- Excerpted text -
--------------------------------------------------

Then why are the Ministry of Health and Welfare and the pharmaceutical industry clashing so sharply over the same reform plan when they share the same policy objective?

Ultimately, it is due to insufficient public-private consultation between the government and the industry before the draft reform plan was disclosed on November 28, resulting in a drug pricing system that started strong but fizzled out.

Despite growing backlash from the pharmaceutical industry immediately after the draft was released, the Ministry of Health and Welfare did not engage in any meaningful consultations with pharmaceutical companies until the revised proposal was prepared. The only face-to-face case between the ministry and the pharmaceutical industry was a single working-level consultation in which officials from around 20 pharmaceutical companies were gathered and asked to submit fragmented opinions.

Multiple pricing managers at pharmaceutical companies say, “We have worked in market access and drug pricing policy for 10 or even over 15 years, but we have never seen the ministry put forward such a sweeping and unilateral drug pricing reform plan and then make so little effort at mutual consultation.”

There is also strong criticism saying, “We don’t understand why the Ministry is turning a deaf ear and continuing with unilateral administration. If this continues, a pricing system will be established in which generic prices for domestic pharmaceutical companies are cut in order to fund innovative new drugs from global pharmaceutical companies. That would be the exact opposite of the ministry’s stated policy goal of fostering the domestic pharmaceutical industry and building a pharmaceutical environment based on new drugs.”

--------------------------------------------------

- Records -
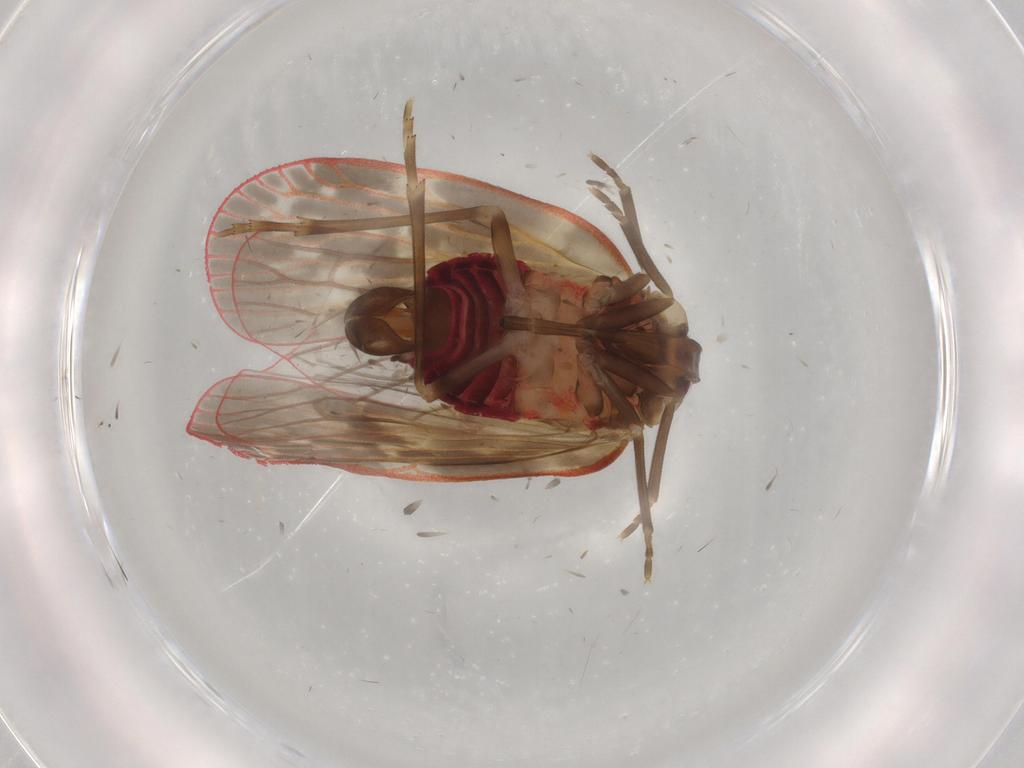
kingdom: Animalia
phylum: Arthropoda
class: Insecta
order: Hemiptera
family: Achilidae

--------------------------------------------------

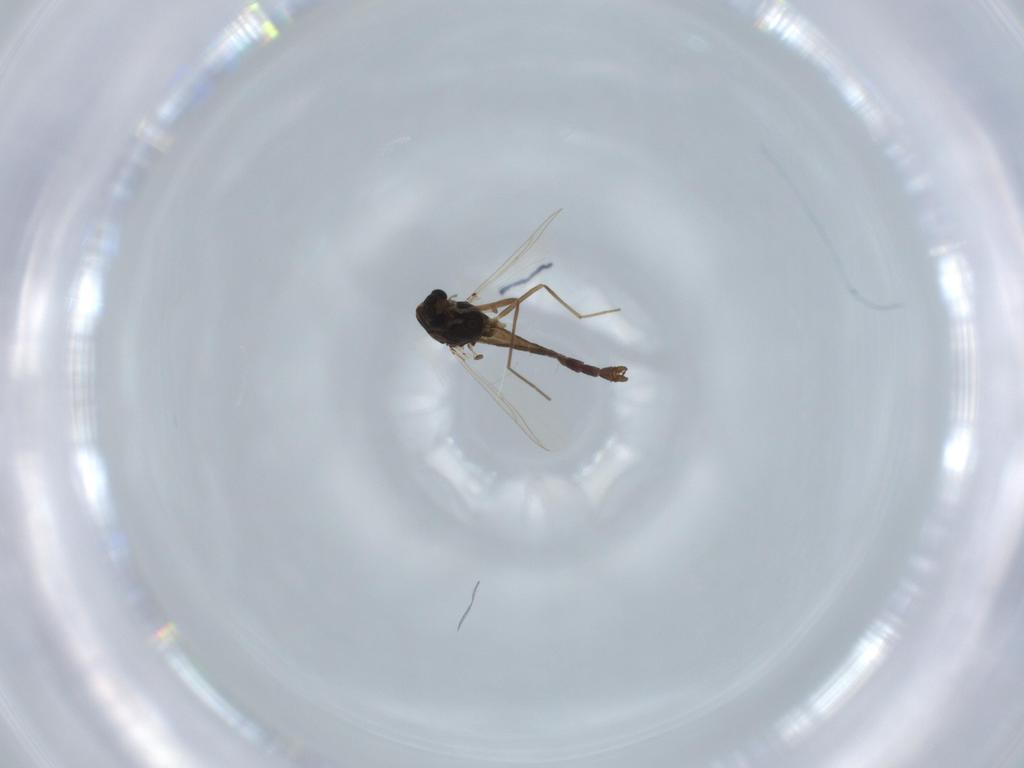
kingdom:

--------------------------------------------------

Transcribe the passage of the text on the drug pricing reform dispute between "Then why are" and "but fizzled out.", inclusive.

Then why are the Ministry of Health and Welfare and the pharmaceutical industry clashing so sharply over the same reform plan when they share the same policy objective?

Ultimately, it is due to insufficient public-private consultation between the government and the industry before the draft reform plan was disclosed on November 28, resulting in a drug pricing system that started strong but fizzled out.